The House has voted to impeach President Trump. The historical significance of this event lies mainly in the fact that, until now, no president has been impeached without some allegation in an article of impeachment that he committed a crime. This was also the first impeachment proceeding that had no support in the House from a single member of the president’s party.
Legal scholars disagree as to whether impeachment requires a crime. However, the Constitution provides that impeachment of a president is to be for “treason, bribery, or other high crimes and misdemeanors.” I find it hard to read this language as permitting impeachment in the absence of the two crimes specified or another significant crime.
Moreover, as Ted Cruz pointed out during a discussion at the Heritage Foundation earlier this week, the framers of the Constitution rejected a draft that called for impeachment for “corruption,” as well as a draft that called for it in cases of “maladministration.”
It seems to me that the Democrats have impeached Trump for some combination (as they see it) of corruption and maladministration.
For purposes of housekeeping, let’s take a look at the vote.
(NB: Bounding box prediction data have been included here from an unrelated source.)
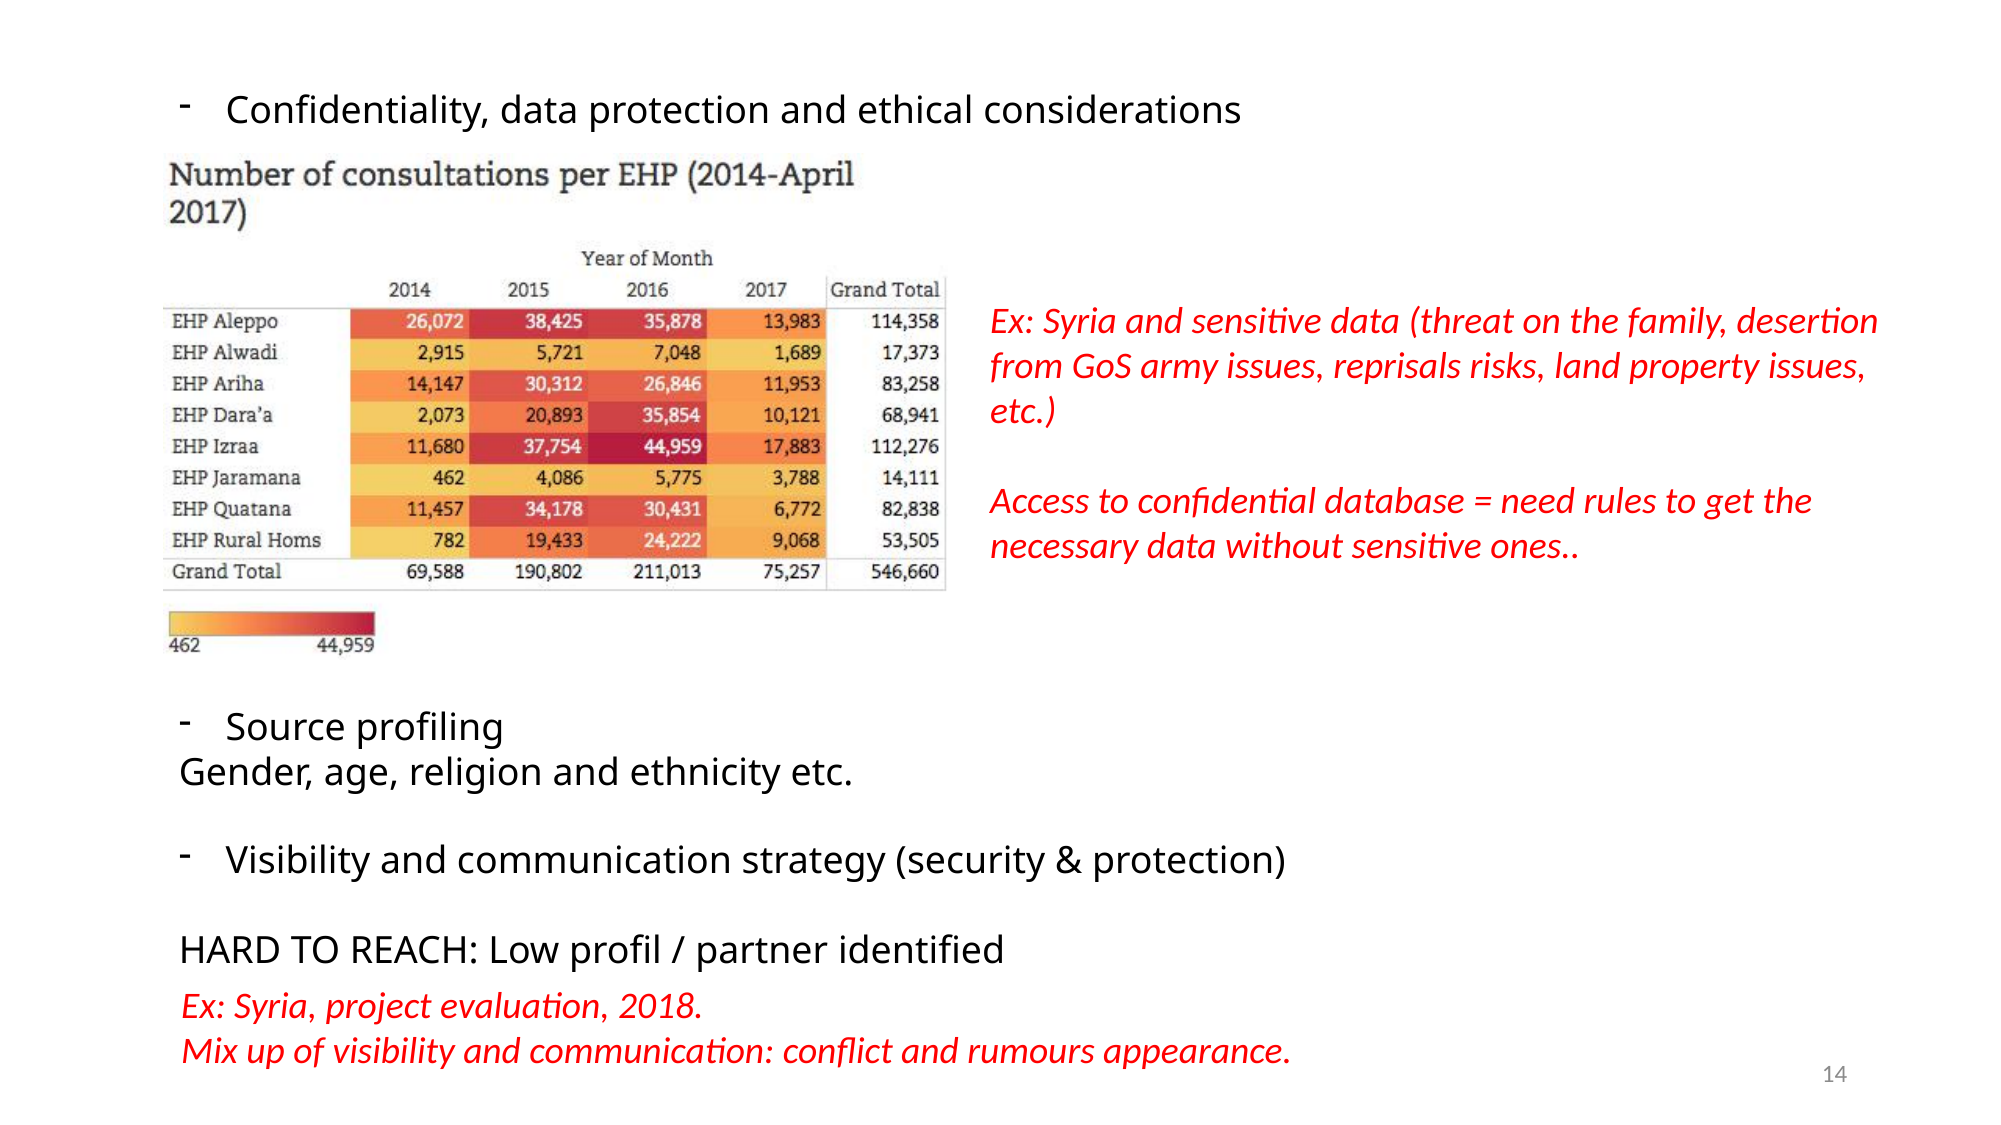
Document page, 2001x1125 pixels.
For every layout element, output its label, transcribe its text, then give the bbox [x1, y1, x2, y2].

text_box Visibility and communication strategy (security & protection) HARD TO REACH: Low profil / partner identified [163, 828, 1439, 1069]
text_box Ex: Syria, project evaluation, 2018. Mix up of visibility and communication: conflict and rumours appearance. [166, 973, 1309, 1078]
slide_number 14 [1412, 1042, 1863, 1103]
picture [163, 153, 948, 660]
text_box Source profiling Gender, age, religion and ethnicity etc. [163, 695, 1439, 828]
text_box Ex: Syria and sensitive data (threat on the family, desertion from GoS army issues, reprisals risks, land property issues, etc.) Access to confidential database = need rules to get the necessary data without sensitive ones.. [975, 288, 1902, 619]
text_box Confidentiality, data protection and ethical considerations [163, 78, 1439, 229]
On the first article of impeachment — for “abuse of power” — it was 230 to 197. Two Democrats — Collin Peterson of Minnesota and Jeff Van Drew of New Jersey — voted against impeachment. No Republican voted for impeachment, but ex-Republican Justin Amash of Michigan, now an independent, did.
Tulsi Gabbard took a page from the Barack Obama playbook and voted “present.”
The second article called for Trump to be impeached for exercising his right to have a dispute with Congress resolved by the courts. The vote on this absurdity was 229 to 198. Jared Golden of Maine was the Democrat who voted for the first article but not the second.
The Washington Post celebrates the impeachment by claiming that the House’s purely partisan move “creat[es] an indelible stain on [Trump’s] presidency.” I doubt it.
Trump is the third president in the past 45 years to have gone through impeachment proceedings, and the third of the last eight elected presidents to experience this. The proportion of such presidents is likely to increase during the next half century.
Impeachment isn’t what it used to be. In fact, absent conviction by the Senate, it’s no longer very much at all.